Official NZ COVID Tracer QR code posters are available through the Ministry of Health website here. You will need to provide the following details:
- First and last names
- Proof of identity (a valid New Zealand drivers licence)
- Address details (for the business location you are applying for)
- Email addresses and phone numbers (for yourself and each location)
Do I Need A QR Code?
The short answer is probably – Yes! All businesses and workplaces are required to display a NZ COVID Tracer QR Code at all alert levels (1 to 4) by law. A QR Code must be displayed at any place of work, including where a worker is likely to be while at work.
This includes all forms of public transport (except for services such as airlines where the ticketing process includes gaining the customer’s details), workplaces without fixed premises such as ride-sharing services like Uber and taxi services.
Private events, community organisations, faith-based gatherings and voluntary organisations are not legally required to display a QR Code; however it is a good idea to do so anyway.
Displaying Your QR Code Posters
QR Codes must be displayed at or near the main entrance or entrances to your premises. They can also be placed at additional locations around the building, such as the reception desk or check-out area.
When printing out your QR Code, it is best to use A4 sized paper and print in colour if possible. The bright yellow striped colouring of the poster is designed to increase visibility and indicate its significant importance safety-wise.
Using specialised water and fade resistant paper and/or laminating the poster is also a good idea if it is likely to be exposed to the weather.
The Ministry of Health has advised the placement of the poster should be within easy reach (approximately 130cm from the ground) and positioned for best visibility and access.

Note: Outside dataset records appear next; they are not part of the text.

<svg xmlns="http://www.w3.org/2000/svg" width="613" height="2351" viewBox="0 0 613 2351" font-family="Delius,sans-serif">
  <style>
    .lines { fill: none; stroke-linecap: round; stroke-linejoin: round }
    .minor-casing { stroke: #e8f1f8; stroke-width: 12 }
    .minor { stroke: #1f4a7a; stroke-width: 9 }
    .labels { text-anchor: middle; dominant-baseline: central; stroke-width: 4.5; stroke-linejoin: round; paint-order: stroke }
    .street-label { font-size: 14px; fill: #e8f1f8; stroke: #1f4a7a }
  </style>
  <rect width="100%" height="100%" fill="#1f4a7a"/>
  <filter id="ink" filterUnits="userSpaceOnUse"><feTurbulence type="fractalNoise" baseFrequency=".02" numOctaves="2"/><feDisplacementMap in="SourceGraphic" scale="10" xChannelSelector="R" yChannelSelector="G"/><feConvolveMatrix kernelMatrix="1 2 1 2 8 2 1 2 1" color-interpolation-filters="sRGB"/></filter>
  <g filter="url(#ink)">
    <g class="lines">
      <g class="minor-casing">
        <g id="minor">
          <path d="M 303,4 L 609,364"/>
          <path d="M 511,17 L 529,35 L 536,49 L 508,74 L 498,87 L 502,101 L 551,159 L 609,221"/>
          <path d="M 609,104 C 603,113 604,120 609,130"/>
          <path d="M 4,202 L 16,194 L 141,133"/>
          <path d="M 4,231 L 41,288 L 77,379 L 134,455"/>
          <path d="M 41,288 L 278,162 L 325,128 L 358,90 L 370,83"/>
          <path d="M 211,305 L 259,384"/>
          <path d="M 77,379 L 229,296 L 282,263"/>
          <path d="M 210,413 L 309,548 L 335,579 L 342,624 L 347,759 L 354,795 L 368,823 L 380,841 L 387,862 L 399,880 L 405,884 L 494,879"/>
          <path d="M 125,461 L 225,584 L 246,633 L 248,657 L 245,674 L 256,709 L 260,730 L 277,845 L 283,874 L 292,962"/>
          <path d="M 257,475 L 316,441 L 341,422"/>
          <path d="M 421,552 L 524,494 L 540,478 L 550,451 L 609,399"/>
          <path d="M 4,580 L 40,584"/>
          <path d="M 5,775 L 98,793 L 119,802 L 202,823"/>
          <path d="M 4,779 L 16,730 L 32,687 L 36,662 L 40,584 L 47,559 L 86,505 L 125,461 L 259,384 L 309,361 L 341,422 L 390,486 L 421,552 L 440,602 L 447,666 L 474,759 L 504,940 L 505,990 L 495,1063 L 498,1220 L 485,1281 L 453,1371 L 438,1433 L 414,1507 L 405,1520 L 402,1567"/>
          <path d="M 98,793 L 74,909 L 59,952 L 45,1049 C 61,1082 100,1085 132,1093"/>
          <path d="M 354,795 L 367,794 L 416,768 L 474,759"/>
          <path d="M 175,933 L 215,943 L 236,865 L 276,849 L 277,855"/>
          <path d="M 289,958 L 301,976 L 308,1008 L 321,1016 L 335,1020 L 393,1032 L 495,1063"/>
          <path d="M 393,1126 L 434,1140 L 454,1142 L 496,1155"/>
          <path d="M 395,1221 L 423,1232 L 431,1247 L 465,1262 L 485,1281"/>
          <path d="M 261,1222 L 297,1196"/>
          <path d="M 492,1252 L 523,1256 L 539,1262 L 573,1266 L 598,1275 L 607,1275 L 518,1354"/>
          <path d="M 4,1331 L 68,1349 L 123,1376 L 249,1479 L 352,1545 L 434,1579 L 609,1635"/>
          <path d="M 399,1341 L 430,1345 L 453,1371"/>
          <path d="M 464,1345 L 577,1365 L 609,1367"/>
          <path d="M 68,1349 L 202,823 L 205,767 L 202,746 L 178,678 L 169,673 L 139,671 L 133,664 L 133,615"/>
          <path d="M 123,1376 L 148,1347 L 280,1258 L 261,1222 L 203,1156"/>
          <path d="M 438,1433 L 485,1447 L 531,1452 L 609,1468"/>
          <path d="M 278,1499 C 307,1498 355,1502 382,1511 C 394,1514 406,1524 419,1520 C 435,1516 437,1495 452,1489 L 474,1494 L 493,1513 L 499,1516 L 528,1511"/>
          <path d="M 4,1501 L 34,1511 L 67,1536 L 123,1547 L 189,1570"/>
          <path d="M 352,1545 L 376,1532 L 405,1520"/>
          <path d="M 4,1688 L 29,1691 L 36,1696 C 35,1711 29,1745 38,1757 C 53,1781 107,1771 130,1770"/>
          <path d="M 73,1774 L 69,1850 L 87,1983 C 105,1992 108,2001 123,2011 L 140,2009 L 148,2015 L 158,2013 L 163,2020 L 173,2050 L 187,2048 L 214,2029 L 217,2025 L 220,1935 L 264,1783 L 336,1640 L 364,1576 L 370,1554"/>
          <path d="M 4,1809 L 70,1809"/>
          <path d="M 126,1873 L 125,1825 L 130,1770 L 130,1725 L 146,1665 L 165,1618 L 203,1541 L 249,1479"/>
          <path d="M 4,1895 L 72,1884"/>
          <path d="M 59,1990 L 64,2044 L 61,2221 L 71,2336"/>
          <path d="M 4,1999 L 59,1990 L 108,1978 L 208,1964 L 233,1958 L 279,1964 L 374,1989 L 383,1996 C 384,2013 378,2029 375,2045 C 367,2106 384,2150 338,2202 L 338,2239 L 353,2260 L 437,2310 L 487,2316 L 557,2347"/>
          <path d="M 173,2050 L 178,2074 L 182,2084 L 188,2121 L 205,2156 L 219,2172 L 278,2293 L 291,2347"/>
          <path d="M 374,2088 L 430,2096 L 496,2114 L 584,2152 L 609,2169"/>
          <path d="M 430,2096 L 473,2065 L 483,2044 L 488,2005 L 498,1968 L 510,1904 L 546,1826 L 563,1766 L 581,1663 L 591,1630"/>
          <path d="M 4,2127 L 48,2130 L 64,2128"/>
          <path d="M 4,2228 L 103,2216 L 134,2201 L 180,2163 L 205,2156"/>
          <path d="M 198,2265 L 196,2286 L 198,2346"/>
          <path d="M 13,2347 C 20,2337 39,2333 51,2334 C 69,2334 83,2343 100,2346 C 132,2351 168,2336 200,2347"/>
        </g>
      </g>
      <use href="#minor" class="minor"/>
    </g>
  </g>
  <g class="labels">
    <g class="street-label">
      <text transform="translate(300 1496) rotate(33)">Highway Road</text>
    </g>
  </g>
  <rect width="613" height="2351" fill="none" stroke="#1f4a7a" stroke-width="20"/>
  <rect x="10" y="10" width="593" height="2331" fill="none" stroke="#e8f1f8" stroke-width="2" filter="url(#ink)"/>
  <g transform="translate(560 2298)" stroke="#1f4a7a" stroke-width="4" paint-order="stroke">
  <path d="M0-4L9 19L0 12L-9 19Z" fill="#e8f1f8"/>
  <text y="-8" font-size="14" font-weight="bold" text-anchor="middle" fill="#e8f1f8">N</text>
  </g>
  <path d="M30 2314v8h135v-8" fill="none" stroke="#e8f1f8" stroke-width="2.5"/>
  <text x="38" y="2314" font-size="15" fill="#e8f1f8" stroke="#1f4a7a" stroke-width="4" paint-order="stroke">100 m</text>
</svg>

COVID Tracing Privacy Concerns
All of the information you provide for use within the Tracer App and on QR codes is only ever to be used only for purposes of contact tracing during the New Zealand COVID-19 pandemic response.
According to the NZ Ministry of Health, the COVID Tracer App saves QR Code information for a maximum of 60 days. None of the information collected is shared with other businesses, private citizens or government departments unless there is direct involvement with the COVID-19 public health response.
The Ministry also states that Bluetooth tracing does not record who you came into contact with or where you were; it simply notifies you if you have been near someone who has tested positive for the virus. The notification does not disclose the identity of this person.
Any information contained in your Digital Diary is stored solely on your phone. It is entirely up to you whether you choose to share this information with the Ministry of Health Contract Tracing team.
Please note all information provided in this article is intended as a guide only; always check the official Ministry of Health website for up to date information on COVID19 contact tracing and QR Code scanning.